Combat in Banishers is adequate at best and unexciting at worst. There's a sort of rhythm to it, where you toggle between Red and Antea in a pattern to link together attacks in combo chains. I won't get into all the minute details here, but you are incentivized to regularly toggle between the two characters as you take on the spectral foes haunting New Eden. At first, I felt this sort of dual-character pairing could be enough of a wrinkle to keep things engaging, but that didn't turn out to be the case. While not inherently broken, movements and attacks always felt a little stiff to me. I wish you could pull the camera back a little bit, too.

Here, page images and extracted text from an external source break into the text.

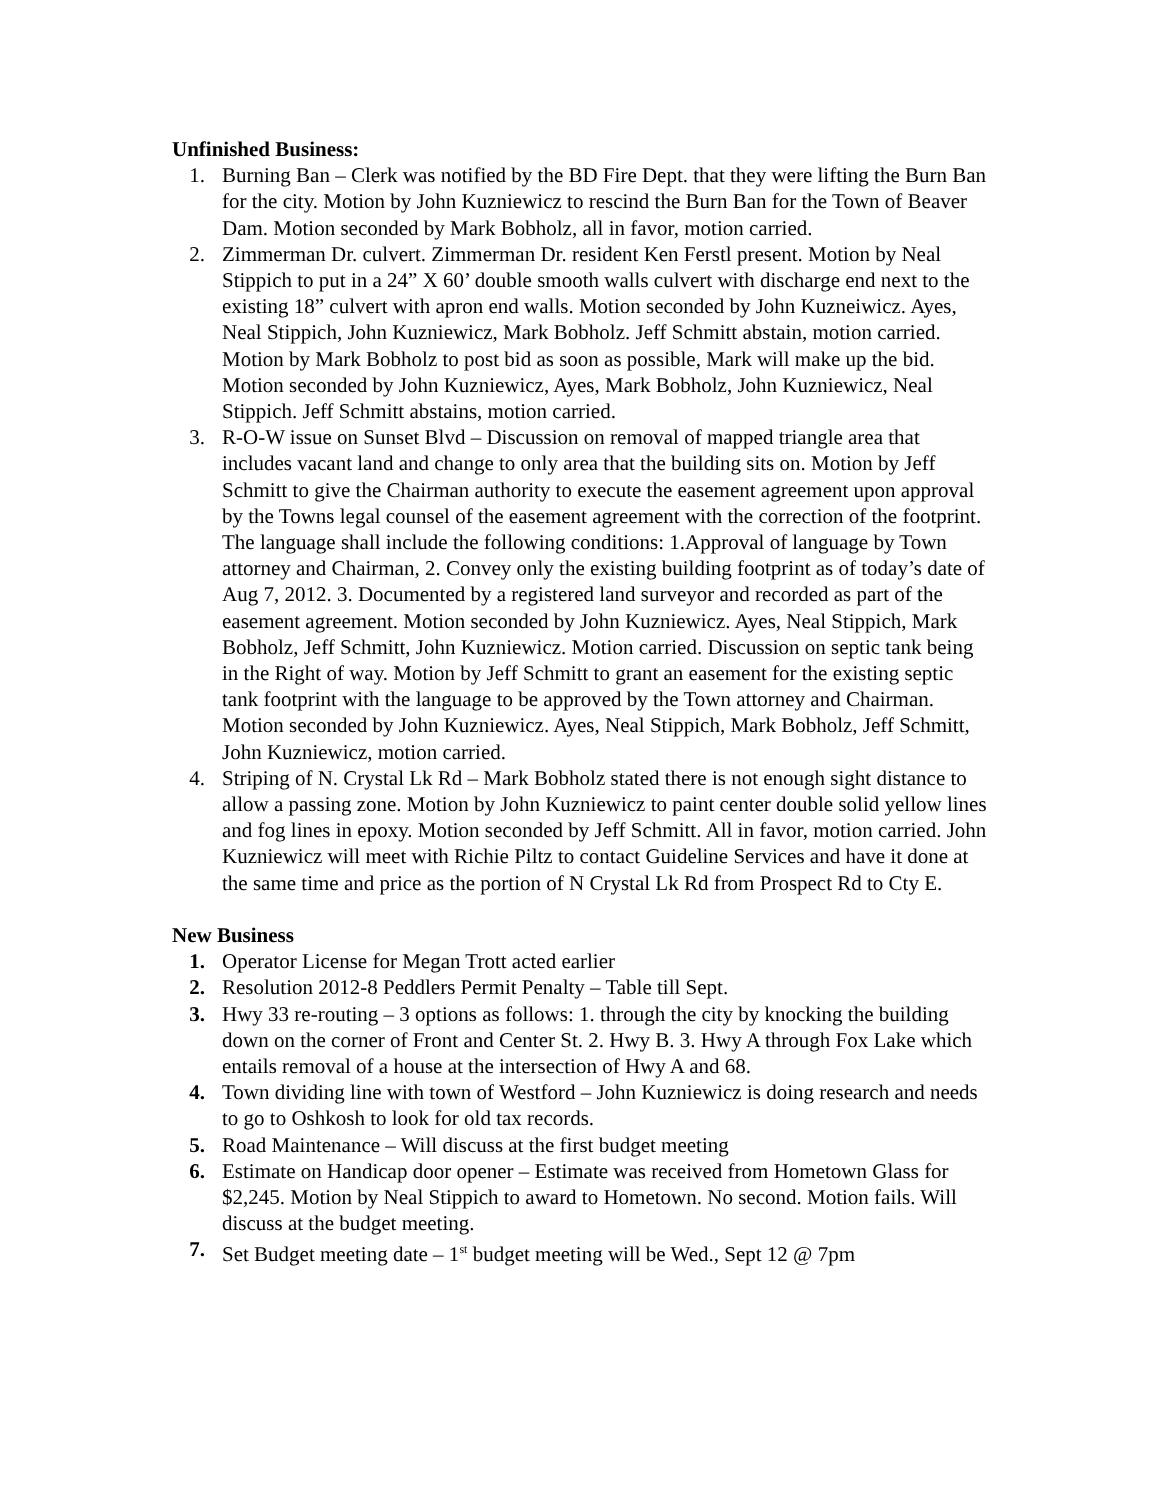Unfinished Business:
1. Burning Ban – Clerk was notified by the BD Fire Dept. that they were lifting the Burn Ban for the city. Motion by John Kuzniewicz to rescind the Burn Ban for the Town of Beaver Dam. Motion seconded by Mark Bobholz, all in favor, motion carried.
2. Zimmerman Dr. culvert. Zimmerman Dr. resident Ken Ferstl present. Motion by Neal Stippich to put in a 24” X 60’ double smooth walls culvert with discharge end next to the existing 18” culvert with apron end walls. Motion seconded by John Kuzneiwicz. Ayes, Neal Stippich, John Kuzniewicz, Mark Bobholz. Jeff Schmitt abstain, motion carried. Motion by Mark Bobholz to post bid as soon as possible, Mark will make up the bid. Motion seconded by John Kuzniewicz, Ayes, Mark Bobholz, John Kuzniewicz, Neal Stippich. Jeff Schmitt abstains, motion carried.
3. R-O-W issue on Sunset Blvd – Discussion on removal of mapped triangle area that includes vacant land and change to only area that the building sits on. Motion by Jeff Schmitt to give the Chairman authority to execute the easement agreement upon approval by the Towns legal counsel of the easement agreement with the correction of the footprint. The language shall include the following conditions: 1.Approval of language by Town attorney and Chairman, 2. Convey only the existing building footprint as of today’s date of Aug 7, 2012. 3. Documented by a registered land surveyor and recorded as part of the easement agreement. Motion seconded by John Kuzniewicz. Ayes, Neal Stippich, Mark Bobholz, Jeff Schmitt, John Kuzniewicz. Motion carried. Discussion on septic tank being in the Right of way. Motion by Jeff Schmitt to grant an easement for the existing septic tank footprint with the language to be approved by the Town attorney and Chairman. Motion seconded by John Kuzniewicz. Ayes, Neal Stippich, Mark Bobholz, Jeff Schmitt, John Kuzniewicz, motion carried.
4. Striping of N. Crystal Lk Rd – Mark Bobholz stated there is not enough sight distance to allow a passing zone. Motion by John Kuzniewicz to paint center double solid yellow lines and fog lines in epoxy. Motion seconded by Jeff Schmitt. All in favor, motion carried. John Kuzniewicz will meet with Richie Piltz to contact Guideline Services and have it done at the same time and price as the portion of N Crystal Lk Rd from Prospect Rd to Cty E.
New Business
1. Operator License for Megan Trott acted earlier
2. Resolution 2012-8 Peddlers Permit Penalty – Table till Sept.
3. Hwy 33 re-routing – 3 options as follows: 1. through the city by knocking the building down on the corner of Front and Center St. 2. Hwy B. 3. Hwy A through Fox Lake which entails removal of a house at the intersection of Hwy A and 68.
4. Town dividing line with town of Westford – John Kuzniewicz is doing research and needs to go to Oshkosh to look for old tax records.
5. Road Maintenance – Will discuss at the first budget meeting
6. Estimate on Handicap door opener – Estimate was received from Hometown Glass for $2,245. Motion by Neal Stippich to award to Hometown. No second. Motion fails. Will discuss at the budget meeting.
7. Set Budget meeting date – 1<sup>st</sup> budget meeting will be Wed., Sept 12 @ 7pm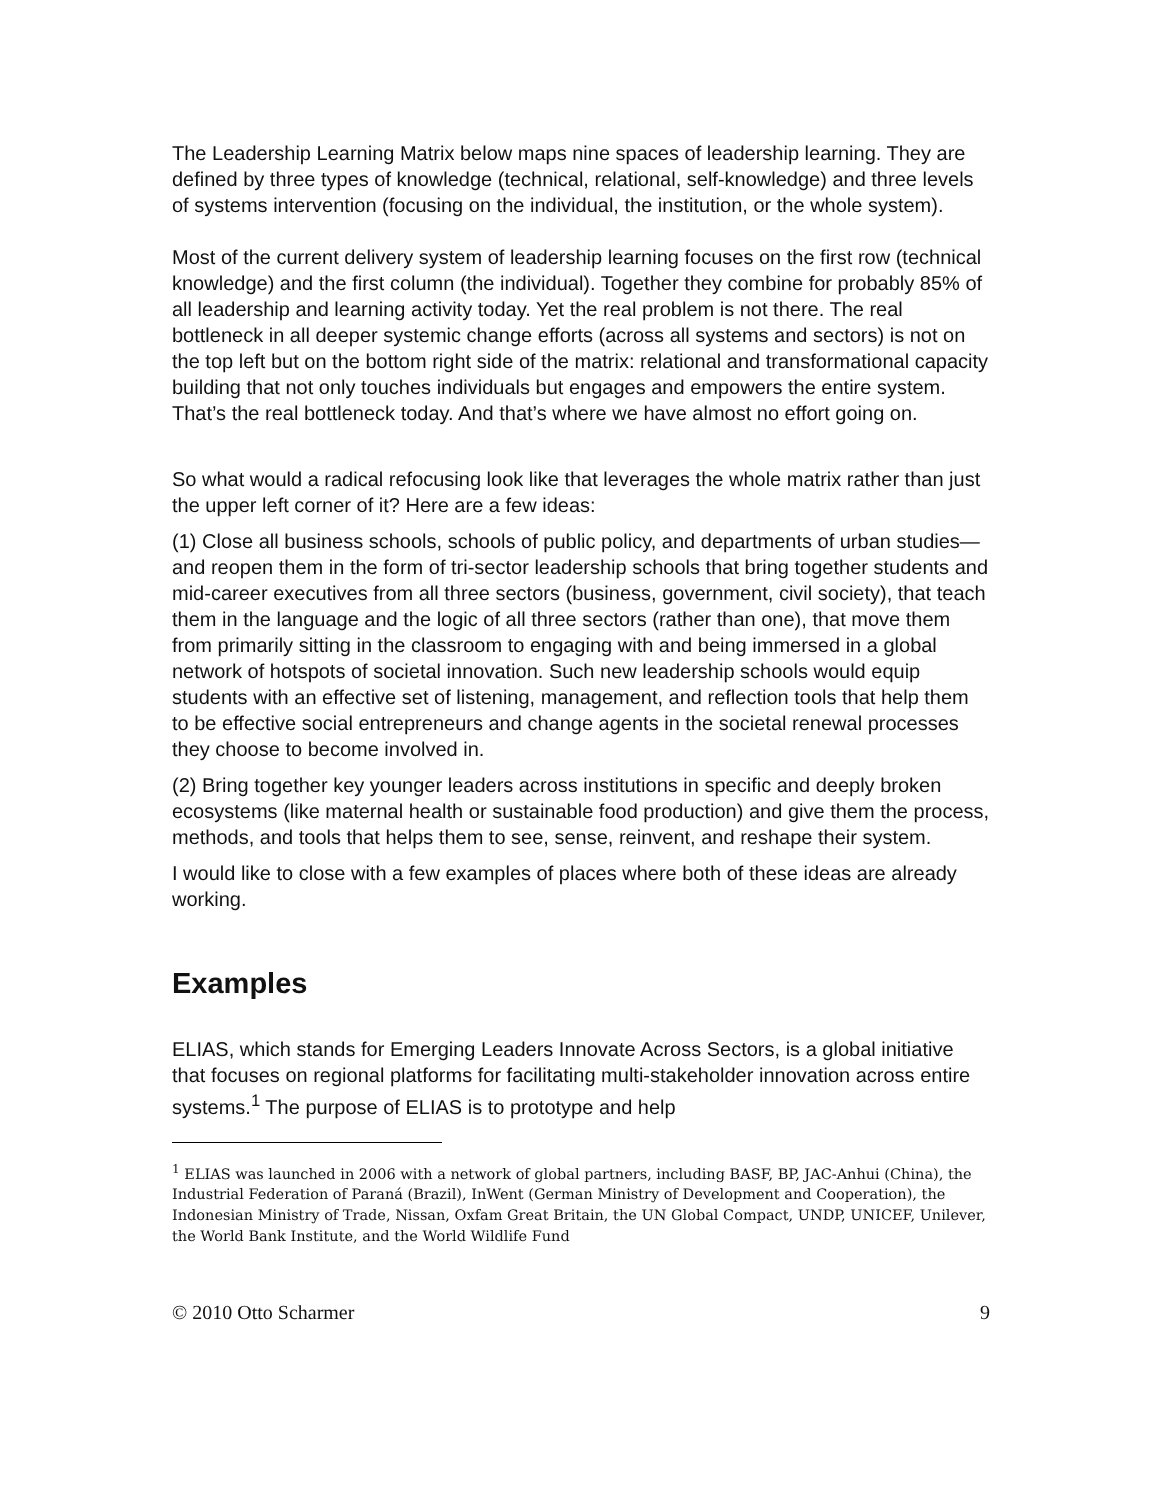The Leadership Learning Matrix below maps nine spaces of leadership learning. They are defined by three types of knowledge (technical, relational, self-knowledge) and three levels of systems intervention (focusing on the individual, the institution, or the whole system).
Most of the current delivery system of leadership learning focuses on the first row (technical knowledge) and the first column (the individual). Together they combine for probably 85% of all leadership and learning activity today. Yet the real problem is not there. The real bottleneck in all deeper systemic change efforts (across all systems and sectors) is not on the top left but on the bottom right side of the matrix: relational and transformational capacity building that not only touches individuals but engages and empowers the entire system. That’s the real bottleneck today. And that’s where we have almost no effort going on.
So what would a radical refocusing look like that leverages the whole matrix rather than just the upper left corner of it? Here are a few ideas:
(1) Close all business schools, schools of public policy, and departments of urban studies—and reopen them in the form of tri-sector leadership schools that bring together students and mid-career executives from all three sectors (business, government, civil society), that teach them in the language and the logic of all three sectors (rather than one), that move them from primarily sitting in the classroom to engaging with and being immersed in a global network of hotspots of societal innovation. Such new leadership schools would equip students with an effective set of listening, management, and reflection tools that help them to be effective social entrepreneurs and change agents in the societal renewal processes they choose to become involved in.
(2) Bring together key younger leaders across institutions in specific and deeply broken ecosystems (like maternal health or sustainable food production) and give them the process, methods, and tools that helps them to see, sense, reinvent, and reshape their system.
I would like to close with a few examples of places where both of these ideas are already working.
Examples
ELIAS, which stands for Emerging Leaders Innovate Across Sectors, is a global initiative that focuses on regional platforms for facilitating multi-stakeholder innovation across entire systems.<sup>1</sup> The purpose of ELIAS is to prototype and help
<sup>1</sup> ELIAS was launched in 2006 with a network of global partners, including BASF, BP, JAC-Anhui (China), the Industrial Federation of Paraná (Brazil), InWent (German Ministry of Development and Cooperation), the Indonesian Ministry of Trade, Nissan, Oxfam Great Britain, the UN Global Compact, UNDP, UNICEF, Unilever, the World Bank Institute, and the World Wildlife Fund
© 2010 Otto Scharmer 9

Banishers desperately needs better enemy variety, as you'll spend the vast majority of the game's 30-40 hour runtime fighting the same small set of foes. You have normal specters, fast specters, and shooty specters. Then you have big 'alpha' versions of each of those three. Then you have armored versions of each of those three. Then you have giant specters. Then you have wolves, big wolves, and armored wolves. Sometimes the armored specters have slightly different weapon types - like a scythe or sword - but you fight them in essentially the same way. Once you learn the basic tactics to how to fight these foes, fighting them honestly becomes kind of boring, with nothing new to spice things up.
Banishers also commits what I would call one of my personal 'cardinal sins' of RPG combat design, that is, boss encounters that summon squads of underling mooks to fight for them. Not all the bosses in the game do this, sure, but several bosses will have phases where Red will need to clear a wave of more typical specters before being able to land hits on the boss themselves.
I've always felt relying on this sort of underling-reliant boss-fight structure is a failure in design, in most cases. It's as if the developers designed a combat system, but didn't know how to design a boss fight, so bosses are largely just disguised regular combat instead. Not only that, but a few of the bosses themselves are just bigger versions of regular enemies, more or less, which is never all too interesting.
What's most disappointing of all of this is that stiff combat, poor enemy variety, and even this 'mook-squad' boss design were all shortcomings present in Vampyr too (Kyle even touches on these things from his review at the time), which makes it even more disappointing that Banishers falls short in the same areas 6 years later.
Banishers feels like a more polished, bigger budget, but less interesting RPG than Vampyr. I have to imagine it has to be Don't Nod's most expensive game, and character models, environments, and cinematic animations all look great. But combing the world for too many materials with uninspiring combat makes it feel more ordinary, in ways. Put plainly, the role-playing mechanics of Banishers are easily where it struggles most.
I come away from Banishers: Ghosts of New Eden endeared to its characters and storytelling, but disappointed in the game's world structure and combat. Antea and Red are captivating characters, and I applaud the game's narrative style & direction, but mundane world exploration, tedious combat, and average questing pull down a game that I had higher hopes for.